FALSE FATTURE L'imprenditore arrestato dalla Dda esce dal carcere

De Rosa è coinvolto in una inchiesta su un giro di false fatture per gli appalti con l'Asl

Dopo quasi due mesi di carcere sono stati disposti gli arresti domiciliari per Alfredo De Rosa, imprenditore di Casapesenna residente a Lucca, coinvolto in una inchiesta della Dda di Firenze in una inchiesta per false fatture. Il giudice per le indagini preliminari di Firenze Pezzutti ha accolto l'istanza presentata dagli avvocati difensori Antonio e Massimo Garofalo ed ha revocato l'ordinanza in carcere per l'imprenditore, disponendo per lui i domiciliari.

De Rosa era finito in manette lo scorso 26 marzo, quando un’inchiesta della procura di Firenze aveva portato all’esecuzione da parte della guardia di finanza di 5 misure di custodia cautelare con 11 persone e 30 società indagate. Sotto la lente degli inquirenti erano finiti i lavori pubblici in Campania per milioni di euro mai eseguiti, con i ricavi degli appalti poi riciclati in aziende toscane e campane. Un giro d’affari da oltre 6 milioni di euro che, secondo la procura, era creato ad arte da un’associazione criminale con base a Lucca e “contigua” al clan dei Casalesi.

## Informazioni estratte
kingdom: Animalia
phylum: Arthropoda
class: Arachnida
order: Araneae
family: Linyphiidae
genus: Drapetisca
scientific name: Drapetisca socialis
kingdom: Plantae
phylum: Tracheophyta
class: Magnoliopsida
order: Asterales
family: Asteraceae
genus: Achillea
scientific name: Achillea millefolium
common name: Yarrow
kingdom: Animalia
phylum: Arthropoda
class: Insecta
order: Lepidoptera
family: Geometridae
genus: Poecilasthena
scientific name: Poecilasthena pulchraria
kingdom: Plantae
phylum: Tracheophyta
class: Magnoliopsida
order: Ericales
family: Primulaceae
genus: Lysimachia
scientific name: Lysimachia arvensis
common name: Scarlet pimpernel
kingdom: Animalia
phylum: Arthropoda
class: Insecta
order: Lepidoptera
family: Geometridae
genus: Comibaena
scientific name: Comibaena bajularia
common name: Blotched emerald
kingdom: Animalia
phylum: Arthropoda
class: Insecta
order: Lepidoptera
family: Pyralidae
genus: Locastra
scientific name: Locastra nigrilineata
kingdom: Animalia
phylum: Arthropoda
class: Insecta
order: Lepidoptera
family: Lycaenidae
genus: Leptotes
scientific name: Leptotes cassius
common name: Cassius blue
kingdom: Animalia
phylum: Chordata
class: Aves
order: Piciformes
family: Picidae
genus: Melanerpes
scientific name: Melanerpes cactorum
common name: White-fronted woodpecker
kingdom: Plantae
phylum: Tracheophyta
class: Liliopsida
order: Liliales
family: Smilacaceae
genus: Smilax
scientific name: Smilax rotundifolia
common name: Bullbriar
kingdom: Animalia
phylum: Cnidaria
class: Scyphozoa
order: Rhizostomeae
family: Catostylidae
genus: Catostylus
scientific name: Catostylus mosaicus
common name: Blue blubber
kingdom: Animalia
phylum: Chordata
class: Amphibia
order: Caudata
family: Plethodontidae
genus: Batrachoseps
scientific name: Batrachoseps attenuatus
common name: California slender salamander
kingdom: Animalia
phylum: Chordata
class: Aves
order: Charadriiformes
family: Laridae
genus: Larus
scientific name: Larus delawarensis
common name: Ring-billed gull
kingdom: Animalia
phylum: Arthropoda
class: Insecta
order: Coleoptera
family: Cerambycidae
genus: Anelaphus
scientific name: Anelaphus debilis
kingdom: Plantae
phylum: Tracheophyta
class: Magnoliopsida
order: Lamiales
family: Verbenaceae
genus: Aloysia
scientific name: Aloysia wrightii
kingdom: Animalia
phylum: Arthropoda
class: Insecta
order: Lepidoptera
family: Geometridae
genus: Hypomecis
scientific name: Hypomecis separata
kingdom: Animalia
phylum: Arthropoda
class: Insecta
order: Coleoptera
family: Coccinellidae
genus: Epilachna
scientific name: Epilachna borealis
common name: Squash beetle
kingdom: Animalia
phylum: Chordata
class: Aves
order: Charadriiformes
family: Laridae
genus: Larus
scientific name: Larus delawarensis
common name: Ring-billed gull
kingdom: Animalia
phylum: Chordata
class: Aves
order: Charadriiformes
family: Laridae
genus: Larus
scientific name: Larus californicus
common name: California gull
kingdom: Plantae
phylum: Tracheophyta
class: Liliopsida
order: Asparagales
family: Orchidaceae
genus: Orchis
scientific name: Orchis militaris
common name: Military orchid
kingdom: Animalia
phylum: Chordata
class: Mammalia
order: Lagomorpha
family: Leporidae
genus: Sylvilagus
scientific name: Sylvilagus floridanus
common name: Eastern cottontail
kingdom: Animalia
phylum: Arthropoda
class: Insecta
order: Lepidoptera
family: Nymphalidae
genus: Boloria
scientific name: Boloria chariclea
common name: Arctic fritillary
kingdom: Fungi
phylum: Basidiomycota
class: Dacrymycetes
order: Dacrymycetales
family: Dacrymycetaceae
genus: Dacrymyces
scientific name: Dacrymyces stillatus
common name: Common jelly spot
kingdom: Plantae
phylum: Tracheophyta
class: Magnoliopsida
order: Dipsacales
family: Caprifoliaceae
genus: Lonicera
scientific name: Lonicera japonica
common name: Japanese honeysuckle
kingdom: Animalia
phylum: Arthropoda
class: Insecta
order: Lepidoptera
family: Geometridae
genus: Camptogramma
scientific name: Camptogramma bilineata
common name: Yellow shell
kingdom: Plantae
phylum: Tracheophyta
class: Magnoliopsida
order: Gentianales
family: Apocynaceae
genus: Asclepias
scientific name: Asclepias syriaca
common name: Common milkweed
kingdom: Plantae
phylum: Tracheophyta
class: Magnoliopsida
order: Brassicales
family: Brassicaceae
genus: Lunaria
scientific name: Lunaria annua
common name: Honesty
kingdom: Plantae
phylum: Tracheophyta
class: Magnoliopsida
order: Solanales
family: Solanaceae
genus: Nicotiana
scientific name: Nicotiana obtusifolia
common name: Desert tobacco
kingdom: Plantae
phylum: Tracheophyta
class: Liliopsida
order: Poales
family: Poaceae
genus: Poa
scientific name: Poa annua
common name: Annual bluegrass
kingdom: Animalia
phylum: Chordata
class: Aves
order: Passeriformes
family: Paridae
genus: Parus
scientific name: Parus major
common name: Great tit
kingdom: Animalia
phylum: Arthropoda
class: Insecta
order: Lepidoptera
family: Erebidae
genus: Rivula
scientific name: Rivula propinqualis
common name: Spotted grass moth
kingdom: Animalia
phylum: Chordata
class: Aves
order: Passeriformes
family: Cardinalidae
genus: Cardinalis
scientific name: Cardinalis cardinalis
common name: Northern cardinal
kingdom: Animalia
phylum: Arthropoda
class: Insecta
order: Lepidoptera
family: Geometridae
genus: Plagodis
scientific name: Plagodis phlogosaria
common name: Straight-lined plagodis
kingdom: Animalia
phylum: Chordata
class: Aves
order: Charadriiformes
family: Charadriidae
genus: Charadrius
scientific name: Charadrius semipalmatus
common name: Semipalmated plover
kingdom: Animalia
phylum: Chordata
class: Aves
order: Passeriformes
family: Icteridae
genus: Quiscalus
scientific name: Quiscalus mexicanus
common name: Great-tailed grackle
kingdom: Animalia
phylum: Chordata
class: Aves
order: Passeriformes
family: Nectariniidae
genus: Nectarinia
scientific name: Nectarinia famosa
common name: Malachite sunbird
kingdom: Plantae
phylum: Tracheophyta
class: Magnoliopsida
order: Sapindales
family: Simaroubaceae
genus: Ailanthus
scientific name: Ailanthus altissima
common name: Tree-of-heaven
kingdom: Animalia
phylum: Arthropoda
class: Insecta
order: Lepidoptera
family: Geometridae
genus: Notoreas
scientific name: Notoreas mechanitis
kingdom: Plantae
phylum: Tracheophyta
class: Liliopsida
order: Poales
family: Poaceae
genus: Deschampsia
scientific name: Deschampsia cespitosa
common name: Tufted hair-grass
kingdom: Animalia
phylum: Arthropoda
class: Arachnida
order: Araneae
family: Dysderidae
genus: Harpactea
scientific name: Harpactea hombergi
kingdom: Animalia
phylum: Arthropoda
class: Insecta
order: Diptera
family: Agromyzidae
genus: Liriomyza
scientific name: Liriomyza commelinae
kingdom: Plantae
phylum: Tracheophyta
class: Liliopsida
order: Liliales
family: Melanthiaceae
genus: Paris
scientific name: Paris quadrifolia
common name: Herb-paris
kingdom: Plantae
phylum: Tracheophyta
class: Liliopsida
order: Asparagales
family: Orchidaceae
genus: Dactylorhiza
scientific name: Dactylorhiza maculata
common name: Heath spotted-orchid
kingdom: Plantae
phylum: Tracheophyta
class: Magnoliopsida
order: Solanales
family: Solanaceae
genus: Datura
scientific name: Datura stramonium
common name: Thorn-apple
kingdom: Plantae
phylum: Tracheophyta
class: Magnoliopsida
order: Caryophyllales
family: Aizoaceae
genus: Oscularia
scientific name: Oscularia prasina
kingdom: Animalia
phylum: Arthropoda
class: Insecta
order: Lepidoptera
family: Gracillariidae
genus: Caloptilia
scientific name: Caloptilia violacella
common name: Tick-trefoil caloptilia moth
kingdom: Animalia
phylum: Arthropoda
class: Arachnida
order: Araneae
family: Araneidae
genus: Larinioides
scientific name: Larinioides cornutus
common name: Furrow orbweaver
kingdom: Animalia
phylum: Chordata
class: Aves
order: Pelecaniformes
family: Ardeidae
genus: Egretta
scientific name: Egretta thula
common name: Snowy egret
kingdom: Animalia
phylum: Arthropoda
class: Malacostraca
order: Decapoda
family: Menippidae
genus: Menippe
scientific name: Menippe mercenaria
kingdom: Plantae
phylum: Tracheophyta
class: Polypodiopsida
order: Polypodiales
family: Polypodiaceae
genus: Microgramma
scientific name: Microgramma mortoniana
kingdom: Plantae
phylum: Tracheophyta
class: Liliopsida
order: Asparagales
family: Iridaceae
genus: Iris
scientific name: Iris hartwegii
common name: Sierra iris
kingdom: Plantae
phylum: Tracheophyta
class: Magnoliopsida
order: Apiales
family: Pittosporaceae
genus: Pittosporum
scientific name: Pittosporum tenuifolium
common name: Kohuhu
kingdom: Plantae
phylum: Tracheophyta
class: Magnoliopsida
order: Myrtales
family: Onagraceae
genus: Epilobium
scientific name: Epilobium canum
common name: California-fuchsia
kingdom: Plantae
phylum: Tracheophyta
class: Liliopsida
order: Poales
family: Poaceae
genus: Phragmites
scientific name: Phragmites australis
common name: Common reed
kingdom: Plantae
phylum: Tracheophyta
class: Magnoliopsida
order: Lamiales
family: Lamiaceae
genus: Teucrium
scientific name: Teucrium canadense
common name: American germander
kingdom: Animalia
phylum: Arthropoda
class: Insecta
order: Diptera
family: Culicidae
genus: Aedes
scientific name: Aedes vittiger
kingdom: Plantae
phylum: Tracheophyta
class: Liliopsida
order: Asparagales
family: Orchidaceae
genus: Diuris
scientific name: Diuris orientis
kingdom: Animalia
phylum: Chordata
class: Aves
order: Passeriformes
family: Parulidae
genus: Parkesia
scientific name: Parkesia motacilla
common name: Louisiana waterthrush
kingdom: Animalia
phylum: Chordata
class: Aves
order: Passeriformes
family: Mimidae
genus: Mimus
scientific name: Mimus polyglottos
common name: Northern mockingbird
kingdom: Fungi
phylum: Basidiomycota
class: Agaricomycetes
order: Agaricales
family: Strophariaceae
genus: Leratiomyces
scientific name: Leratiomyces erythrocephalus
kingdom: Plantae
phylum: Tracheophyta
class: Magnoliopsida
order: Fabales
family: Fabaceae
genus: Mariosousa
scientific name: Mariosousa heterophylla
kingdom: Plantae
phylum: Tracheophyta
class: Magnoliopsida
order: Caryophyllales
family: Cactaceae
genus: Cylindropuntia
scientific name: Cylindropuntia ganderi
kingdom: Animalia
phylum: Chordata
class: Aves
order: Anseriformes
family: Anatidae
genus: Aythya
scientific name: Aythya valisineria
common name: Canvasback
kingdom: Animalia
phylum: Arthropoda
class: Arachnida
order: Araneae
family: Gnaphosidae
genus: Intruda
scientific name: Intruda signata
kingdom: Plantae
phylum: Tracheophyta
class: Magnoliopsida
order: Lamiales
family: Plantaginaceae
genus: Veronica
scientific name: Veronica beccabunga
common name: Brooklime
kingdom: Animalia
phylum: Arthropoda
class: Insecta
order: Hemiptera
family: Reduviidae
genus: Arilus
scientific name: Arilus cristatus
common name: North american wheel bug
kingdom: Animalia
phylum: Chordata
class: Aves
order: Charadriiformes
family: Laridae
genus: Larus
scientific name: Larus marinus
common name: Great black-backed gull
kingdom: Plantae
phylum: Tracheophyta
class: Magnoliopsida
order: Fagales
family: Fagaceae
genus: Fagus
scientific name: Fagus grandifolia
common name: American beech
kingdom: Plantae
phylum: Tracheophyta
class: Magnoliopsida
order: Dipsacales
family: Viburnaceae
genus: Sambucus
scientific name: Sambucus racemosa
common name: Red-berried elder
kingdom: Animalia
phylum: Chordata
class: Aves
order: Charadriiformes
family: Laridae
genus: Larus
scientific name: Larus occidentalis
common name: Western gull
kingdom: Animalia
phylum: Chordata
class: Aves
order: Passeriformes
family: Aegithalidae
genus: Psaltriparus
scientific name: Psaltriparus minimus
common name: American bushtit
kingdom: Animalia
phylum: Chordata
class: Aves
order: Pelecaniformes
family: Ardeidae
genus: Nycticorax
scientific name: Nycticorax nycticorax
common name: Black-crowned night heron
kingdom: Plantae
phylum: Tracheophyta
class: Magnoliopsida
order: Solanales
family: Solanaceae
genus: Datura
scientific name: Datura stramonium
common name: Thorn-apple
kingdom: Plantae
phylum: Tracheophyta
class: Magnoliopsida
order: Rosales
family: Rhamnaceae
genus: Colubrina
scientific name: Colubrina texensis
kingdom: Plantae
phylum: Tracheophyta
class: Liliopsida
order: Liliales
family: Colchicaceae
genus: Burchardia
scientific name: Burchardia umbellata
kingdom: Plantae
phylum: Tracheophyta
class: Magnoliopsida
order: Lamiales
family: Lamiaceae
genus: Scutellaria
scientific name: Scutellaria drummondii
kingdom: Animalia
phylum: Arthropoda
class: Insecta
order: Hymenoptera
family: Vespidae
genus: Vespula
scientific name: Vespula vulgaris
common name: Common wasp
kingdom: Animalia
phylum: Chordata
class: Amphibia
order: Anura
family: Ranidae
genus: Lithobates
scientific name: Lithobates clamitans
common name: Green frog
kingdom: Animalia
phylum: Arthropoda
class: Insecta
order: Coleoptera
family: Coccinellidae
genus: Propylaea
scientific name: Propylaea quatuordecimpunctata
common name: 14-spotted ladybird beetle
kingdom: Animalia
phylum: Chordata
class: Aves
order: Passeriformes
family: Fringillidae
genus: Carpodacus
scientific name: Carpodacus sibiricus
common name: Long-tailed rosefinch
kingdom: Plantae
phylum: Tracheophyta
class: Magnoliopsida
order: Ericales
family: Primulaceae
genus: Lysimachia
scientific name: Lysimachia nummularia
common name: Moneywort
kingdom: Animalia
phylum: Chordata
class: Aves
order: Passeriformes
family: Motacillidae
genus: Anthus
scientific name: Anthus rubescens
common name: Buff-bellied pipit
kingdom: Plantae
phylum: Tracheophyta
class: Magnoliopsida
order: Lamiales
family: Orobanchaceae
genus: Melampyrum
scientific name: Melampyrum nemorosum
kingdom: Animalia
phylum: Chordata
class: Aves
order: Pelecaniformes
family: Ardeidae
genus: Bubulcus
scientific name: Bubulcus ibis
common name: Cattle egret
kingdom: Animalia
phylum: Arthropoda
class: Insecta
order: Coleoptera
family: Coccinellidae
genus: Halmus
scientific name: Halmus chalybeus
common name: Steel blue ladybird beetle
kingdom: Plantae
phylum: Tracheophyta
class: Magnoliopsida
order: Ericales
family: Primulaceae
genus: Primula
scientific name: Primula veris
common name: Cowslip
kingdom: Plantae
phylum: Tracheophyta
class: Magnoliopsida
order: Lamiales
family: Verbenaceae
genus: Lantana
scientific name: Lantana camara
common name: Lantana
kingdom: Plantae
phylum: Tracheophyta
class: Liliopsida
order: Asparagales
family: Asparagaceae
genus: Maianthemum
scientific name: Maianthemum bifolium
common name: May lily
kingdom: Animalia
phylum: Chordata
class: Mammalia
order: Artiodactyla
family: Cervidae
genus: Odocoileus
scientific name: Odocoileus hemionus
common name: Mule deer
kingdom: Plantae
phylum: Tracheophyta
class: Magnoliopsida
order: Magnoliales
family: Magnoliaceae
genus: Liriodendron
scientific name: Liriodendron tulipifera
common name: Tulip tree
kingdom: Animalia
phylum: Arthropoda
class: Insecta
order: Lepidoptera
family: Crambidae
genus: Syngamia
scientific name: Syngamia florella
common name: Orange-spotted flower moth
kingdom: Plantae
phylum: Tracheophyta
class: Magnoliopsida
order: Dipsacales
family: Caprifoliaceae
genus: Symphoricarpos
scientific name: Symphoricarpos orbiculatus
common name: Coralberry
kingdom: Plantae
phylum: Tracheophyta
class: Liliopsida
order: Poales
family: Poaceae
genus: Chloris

## Il tuo compito
Rispondi alle seguenti domande sull'articolo.
1. Quale giudice ha accolto l'istanza degli avvocati difensori?
2. In quale giorno De Rosa era finito in manette?
3. Secondo la procura, in quale città aveva base l'associazione criminale?

## Risultato del compito
1. Pezzutti, giudice per le indagini preliminari di Firenze.
2. Il 26 marzo.
3. A Lucca.